» **ABOUT THIS TASK**
Reproduce the text of the rows below word for word, leaving out the pictures.

» **INFORMATION SHOWN**
------------------------------------------------------------------------
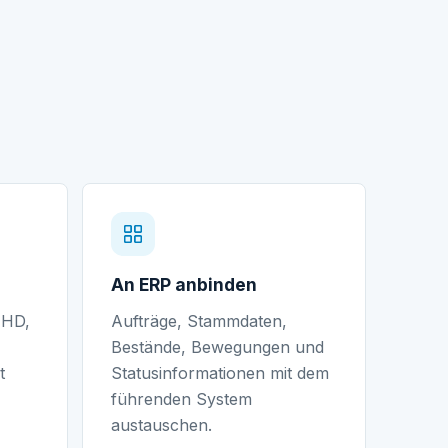
An ERP anbinden
MHD,
Aufträge, Stammdaten,
Bestände, Bewegungen und
t
Statusinformationen mit dem
führenden System
austauschen.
------------------------------------------------------------------------
» **EXERCISE ANSWER**
An ERP anbinden
MHD,
Aufträge, Stammdaten,
Bestände, Bewegungen und
t
Statusinformationen mit dem
führenden System
austauschen.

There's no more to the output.